Industry leaders and politicians are reluctant to dismantle a sector that supports thousands of jobs and local economies.

“Places like Wyoming and Dakota have really seen a fracking boom over the last couple of decades,” Dr Dahl said.

“That’s led to an expansion of jobs and so the idea of closing down those plants or transitioning to solar is one that has real world impacts for the people who work in those industries,” she said.

These are the people who made sure that our lights were kept on, she said, “they can’t just be discarded as the as we plunge into a future with solar and wind”.

Smoke pours from a Texas refinery

Renewables energy projects have also fallen foul of misinformation, according to Jacob Elkin of the Sabin Centre for climate change law at New York’s Columbia University, regarding the human health impacts of these projects, such as electromagnetic fields or dangerous chemical runoff.

“Those are not real risks from these projects, but there’s still a lot of misinformation about it,” he said.

Despite all this, wind and solar output has been growing in the United States and is beginning to compete with dirtier power sources on price.
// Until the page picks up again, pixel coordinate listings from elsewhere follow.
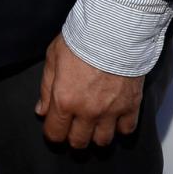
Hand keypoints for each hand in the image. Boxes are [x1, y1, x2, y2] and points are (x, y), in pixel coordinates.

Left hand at [34, 33, 143, 148]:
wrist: (113, 31)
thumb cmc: (80, 40)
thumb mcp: (53, 58)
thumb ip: (46, 88)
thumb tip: (41, 111)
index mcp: (64, 100)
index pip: (55, 133)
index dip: (53, 134)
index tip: (55, 128)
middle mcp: (87, 112)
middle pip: (79, 142)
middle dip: (73, 138)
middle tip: (74, 128)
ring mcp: (111, 111)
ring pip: (103, 141)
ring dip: (96, 136)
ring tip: (94, 126)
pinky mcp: (131, 106)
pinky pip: (126, 130)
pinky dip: (120, 128)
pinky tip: (115, 119)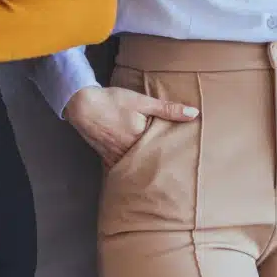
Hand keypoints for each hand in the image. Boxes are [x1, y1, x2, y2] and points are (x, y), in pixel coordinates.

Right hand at [63, 85, 198, 167]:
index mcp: (140, 139)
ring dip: (146, 169)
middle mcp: (128, 152)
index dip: (173, 154)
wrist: (82, 104)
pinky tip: (138, 174)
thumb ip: (168, 109)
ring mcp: (117, 157)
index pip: (162, 150)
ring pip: (136, 167)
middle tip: (178, 173)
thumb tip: (194, 114)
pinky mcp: (108, 158)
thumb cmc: (113, 101)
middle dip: (162, 165)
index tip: (186, 160)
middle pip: (150, 161)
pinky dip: (130, 170)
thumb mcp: (143, 101)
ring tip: (162, 175)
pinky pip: (122, 168)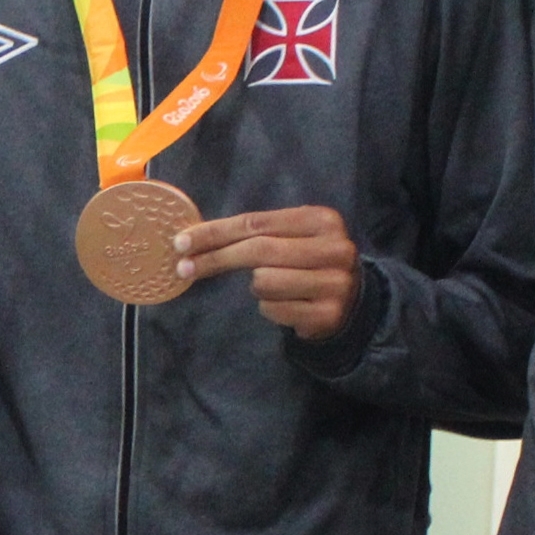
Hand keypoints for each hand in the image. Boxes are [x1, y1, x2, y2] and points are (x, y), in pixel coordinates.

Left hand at [175, 204, 359, 339]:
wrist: (352, 303)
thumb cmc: (308, 264)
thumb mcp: (291, 239)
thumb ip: (254, 233)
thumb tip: (193, 239)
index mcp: (322, 220)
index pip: (256, 223)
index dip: (215, 233)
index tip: (181, 243)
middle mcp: (335, 248)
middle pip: (258, 250)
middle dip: (216, 259)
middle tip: (184, 269)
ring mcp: (335, 283)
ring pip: (263, 282)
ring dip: (257, 287)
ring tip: (277, 287)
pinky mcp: (327, 314)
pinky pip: (273, 309)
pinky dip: (270, 308)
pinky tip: (289, 305)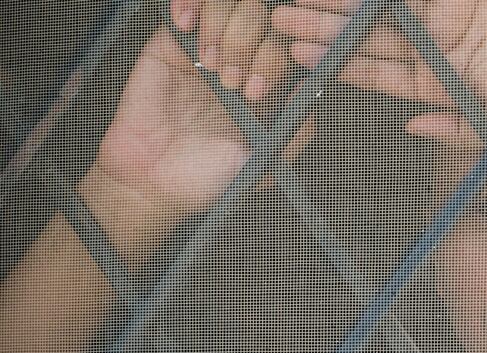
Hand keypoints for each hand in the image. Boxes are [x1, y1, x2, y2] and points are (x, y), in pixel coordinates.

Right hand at [81, 1, 304, 260]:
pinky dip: (190, 5)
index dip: (274, 61)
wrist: (155, 181)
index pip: (287, 46)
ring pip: (228, 6)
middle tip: (230, 84)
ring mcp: (209, 46)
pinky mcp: (172, 42)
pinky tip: (187, 27)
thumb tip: (310, 90)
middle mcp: (244, 59)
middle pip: (261, 18)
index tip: (254, 93)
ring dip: (221, 29)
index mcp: (271, 84)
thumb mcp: (264, 162)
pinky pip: (187, 3)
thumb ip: (295, 130)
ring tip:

“Solar and onshore wind are the two cheapest forms of utility-scale energy in the United States,” Mr Elkin told RTÉ News.

“I think if we can overcome some of these local obstacles, the market is right for really significant growth of these industries, regardless of the power of the fossil fuel industry,” he said.

As renewable energy gets cheaper – and the weather gets hotter – it seems attitudes among American consumers are shifting too.

A UN-backed report released this week, showed that 54% of Americans surveyed favoured a quick transition away from fossil fuels.

Red light for the green transition

But prominent Republican politicians have pushed back on Mr Biden’s green legislation.

The governor of Florida Ron DeSantis introduced a law to ban offshore wind turbines and boost protections for the natural gas industry.

Mr DeSantis said the bill, which will come into effect on July 1st, rejected the agenda of “radical green zealots”.

Critics say policies like these are out of step with the public who are feeling the effects of climate change and want the government to step up.

“There’s still a contingent in the US that really does not accept the science that humans are causing climate change or that climate change is real or that we need to be doing anything about it,” Kristina Dahl said.

“But over time, we’ve seen that contingent grow smaller and smaller as more and more people understand what’s happening because they’re seeing it and they’re feeling it in their own lives,” she said.

Nevertheless, the small contingent can still be “dangerous,” she said.

Mr DeSantis has endorsed former president Trump for re-election. Mr Trump has repeatedly dismissed climate change science as a “hoax” and vowed to cancel Mr Biden’s green agenda if he takes back the White House.

Climate scientists fear that a change in administration this November, could further slow America’s energy transition, knocking the country way off target for emissions reductions.

“I think the question is, do we build enough renewable energy infrastructure in time to avoid the worst impacts of climate change,” said Mr Elkin.

“And that’s a question that I don’t have an answer to,” he said.